Thanks to the use of premium materials and high-end construction techniques, premium tires offer a decidedly smoother ride than some of the cheaper options on the market. These tires are generally made using thicker rubber, which can be very noticeable when it comes to comfortably navigating bumps in the road. Cheaper tires often feature less material between you and the road, meaning you’re more likely to feel every pothole and frost heave reverberate all the way from the asphalt into the seat of your pants. In the long-term, these reverberations can have a knock-on effect throughout the vehicle as a whole, prematurely wearing out the suspension while taking its toll on your shocks and springs. Then there’s the matter of auditory comfort. Cheaper tires tend to be louder than premium options, which can be a dangerous distraction on the road. Of course, a premium tire isn’t always quieter as tread depth tends to be an equally important factor, but generally speaking, the more you pay, the less of a racket you’ll make.

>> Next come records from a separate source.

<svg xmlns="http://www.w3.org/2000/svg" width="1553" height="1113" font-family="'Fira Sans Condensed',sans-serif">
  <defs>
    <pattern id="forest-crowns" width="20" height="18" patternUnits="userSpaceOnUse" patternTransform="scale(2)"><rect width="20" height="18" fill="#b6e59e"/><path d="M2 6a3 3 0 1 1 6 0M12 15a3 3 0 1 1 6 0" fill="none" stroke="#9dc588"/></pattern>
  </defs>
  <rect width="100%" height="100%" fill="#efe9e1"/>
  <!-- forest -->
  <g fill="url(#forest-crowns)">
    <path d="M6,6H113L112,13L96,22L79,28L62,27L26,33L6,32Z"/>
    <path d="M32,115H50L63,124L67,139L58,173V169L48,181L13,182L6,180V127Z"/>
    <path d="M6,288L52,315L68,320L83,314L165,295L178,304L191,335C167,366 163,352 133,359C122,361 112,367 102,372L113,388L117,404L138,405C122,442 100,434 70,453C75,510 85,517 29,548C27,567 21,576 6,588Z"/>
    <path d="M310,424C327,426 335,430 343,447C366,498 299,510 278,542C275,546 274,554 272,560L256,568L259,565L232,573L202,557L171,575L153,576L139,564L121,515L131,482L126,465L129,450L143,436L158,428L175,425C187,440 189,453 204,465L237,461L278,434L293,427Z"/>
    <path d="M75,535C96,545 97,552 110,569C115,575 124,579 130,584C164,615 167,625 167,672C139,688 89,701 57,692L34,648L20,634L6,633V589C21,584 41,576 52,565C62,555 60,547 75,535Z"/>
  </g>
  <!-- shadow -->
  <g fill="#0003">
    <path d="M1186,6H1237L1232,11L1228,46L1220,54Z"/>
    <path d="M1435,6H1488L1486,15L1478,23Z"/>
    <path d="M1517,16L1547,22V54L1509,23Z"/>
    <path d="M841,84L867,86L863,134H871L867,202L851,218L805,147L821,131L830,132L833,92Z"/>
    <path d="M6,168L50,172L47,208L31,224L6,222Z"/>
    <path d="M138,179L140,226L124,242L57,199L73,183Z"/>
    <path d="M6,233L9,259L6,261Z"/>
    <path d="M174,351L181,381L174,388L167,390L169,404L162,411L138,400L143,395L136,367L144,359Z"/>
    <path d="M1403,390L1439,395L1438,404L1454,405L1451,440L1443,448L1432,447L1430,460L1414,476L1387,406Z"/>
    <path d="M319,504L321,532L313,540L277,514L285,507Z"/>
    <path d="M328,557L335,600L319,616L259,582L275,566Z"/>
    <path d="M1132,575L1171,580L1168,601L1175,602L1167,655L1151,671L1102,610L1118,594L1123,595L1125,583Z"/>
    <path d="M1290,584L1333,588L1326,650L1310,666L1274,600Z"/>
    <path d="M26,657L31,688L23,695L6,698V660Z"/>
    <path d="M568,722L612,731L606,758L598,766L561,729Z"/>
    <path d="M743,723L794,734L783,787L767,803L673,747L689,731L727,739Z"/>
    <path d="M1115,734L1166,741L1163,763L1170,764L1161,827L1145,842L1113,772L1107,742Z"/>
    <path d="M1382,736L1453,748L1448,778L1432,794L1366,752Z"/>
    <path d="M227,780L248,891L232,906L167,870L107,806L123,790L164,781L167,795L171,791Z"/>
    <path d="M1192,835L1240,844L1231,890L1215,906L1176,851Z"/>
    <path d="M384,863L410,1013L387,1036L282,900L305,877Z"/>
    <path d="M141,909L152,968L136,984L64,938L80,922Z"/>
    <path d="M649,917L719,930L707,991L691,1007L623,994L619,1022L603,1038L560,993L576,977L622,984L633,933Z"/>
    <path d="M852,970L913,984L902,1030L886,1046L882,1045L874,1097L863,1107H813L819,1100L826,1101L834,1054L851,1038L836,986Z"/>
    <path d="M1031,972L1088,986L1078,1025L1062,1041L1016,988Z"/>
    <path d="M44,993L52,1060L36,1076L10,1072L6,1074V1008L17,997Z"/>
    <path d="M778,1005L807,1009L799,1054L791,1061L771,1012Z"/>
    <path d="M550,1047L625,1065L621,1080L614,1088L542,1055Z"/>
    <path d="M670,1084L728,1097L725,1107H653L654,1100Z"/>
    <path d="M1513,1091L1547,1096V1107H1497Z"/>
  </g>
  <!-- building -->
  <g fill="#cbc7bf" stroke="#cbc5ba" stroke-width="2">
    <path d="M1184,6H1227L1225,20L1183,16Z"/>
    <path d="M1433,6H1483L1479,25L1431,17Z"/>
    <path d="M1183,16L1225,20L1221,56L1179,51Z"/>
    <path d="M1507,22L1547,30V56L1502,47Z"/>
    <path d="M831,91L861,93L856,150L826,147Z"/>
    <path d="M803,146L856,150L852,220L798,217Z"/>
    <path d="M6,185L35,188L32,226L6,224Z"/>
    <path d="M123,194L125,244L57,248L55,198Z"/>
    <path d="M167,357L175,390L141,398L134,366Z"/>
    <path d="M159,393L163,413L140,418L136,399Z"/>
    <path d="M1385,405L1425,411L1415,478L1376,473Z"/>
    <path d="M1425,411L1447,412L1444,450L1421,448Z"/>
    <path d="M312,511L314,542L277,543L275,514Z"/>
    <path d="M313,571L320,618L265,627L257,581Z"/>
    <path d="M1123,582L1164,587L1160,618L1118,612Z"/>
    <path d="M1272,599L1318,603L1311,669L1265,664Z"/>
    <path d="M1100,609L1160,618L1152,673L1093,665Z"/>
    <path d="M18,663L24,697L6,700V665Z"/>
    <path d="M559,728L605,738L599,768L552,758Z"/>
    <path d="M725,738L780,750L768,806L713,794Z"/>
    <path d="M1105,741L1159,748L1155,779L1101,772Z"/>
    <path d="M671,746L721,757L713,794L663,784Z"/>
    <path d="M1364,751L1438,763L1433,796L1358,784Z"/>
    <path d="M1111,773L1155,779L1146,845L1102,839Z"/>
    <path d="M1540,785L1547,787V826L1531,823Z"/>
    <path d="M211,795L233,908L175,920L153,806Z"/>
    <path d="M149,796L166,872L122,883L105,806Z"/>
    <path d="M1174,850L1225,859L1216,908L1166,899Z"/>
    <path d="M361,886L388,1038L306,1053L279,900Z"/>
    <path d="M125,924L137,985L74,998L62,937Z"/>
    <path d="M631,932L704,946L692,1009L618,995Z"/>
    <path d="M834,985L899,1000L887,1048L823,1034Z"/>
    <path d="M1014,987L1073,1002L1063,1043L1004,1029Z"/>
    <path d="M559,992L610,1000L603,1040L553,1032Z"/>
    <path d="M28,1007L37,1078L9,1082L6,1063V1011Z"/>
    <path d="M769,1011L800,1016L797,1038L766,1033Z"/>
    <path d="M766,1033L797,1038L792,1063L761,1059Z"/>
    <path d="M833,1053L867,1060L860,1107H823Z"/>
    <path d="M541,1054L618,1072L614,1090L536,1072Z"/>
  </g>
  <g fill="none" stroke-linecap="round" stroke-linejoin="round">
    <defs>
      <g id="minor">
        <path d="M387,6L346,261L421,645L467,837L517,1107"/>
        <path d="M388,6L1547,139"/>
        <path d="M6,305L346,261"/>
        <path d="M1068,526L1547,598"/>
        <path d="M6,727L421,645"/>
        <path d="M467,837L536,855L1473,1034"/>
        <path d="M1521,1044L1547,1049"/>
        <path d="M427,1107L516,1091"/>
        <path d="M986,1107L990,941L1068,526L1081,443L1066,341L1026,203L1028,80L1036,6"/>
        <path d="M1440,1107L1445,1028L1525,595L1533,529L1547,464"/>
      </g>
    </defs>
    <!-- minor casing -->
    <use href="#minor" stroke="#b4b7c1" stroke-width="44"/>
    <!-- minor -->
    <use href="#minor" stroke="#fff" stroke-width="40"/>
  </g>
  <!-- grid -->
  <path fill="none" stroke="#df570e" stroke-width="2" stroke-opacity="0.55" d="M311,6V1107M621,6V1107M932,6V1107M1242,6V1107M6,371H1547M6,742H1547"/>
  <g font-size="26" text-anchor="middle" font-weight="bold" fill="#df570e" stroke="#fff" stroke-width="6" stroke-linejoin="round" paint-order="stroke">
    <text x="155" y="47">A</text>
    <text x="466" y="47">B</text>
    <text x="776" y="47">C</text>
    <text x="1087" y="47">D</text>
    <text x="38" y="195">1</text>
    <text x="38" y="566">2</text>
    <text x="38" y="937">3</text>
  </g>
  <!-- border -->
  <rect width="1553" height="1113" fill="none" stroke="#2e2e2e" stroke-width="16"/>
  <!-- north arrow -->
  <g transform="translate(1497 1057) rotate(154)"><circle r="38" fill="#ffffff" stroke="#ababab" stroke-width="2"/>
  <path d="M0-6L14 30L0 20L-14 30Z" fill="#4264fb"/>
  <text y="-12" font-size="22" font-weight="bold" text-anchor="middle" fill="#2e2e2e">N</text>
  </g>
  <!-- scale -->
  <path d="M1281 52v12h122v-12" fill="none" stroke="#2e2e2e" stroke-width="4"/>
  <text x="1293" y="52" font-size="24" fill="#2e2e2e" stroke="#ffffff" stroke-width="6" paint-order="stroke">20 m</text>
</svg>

Not All Tires Are the Same
When it comes to choosing tires, the brand name isn’t the most important factor, but it’s up there. While it’s difficult to make generalizations given the wide range of tires available from each manufacturer, the truth is that the more you spend on a tire, the better it’s probably going to perform. Of course, consumers have to weigh their own priorities and decide which metrics are the most relevant to their own needs and driving style, whether it be tread life, comfort, handling, or fuel economy. Regardless of the brand, UTQG is a good way to compare different tires. However, it is still just a starting point, and brand names can add a bit more context.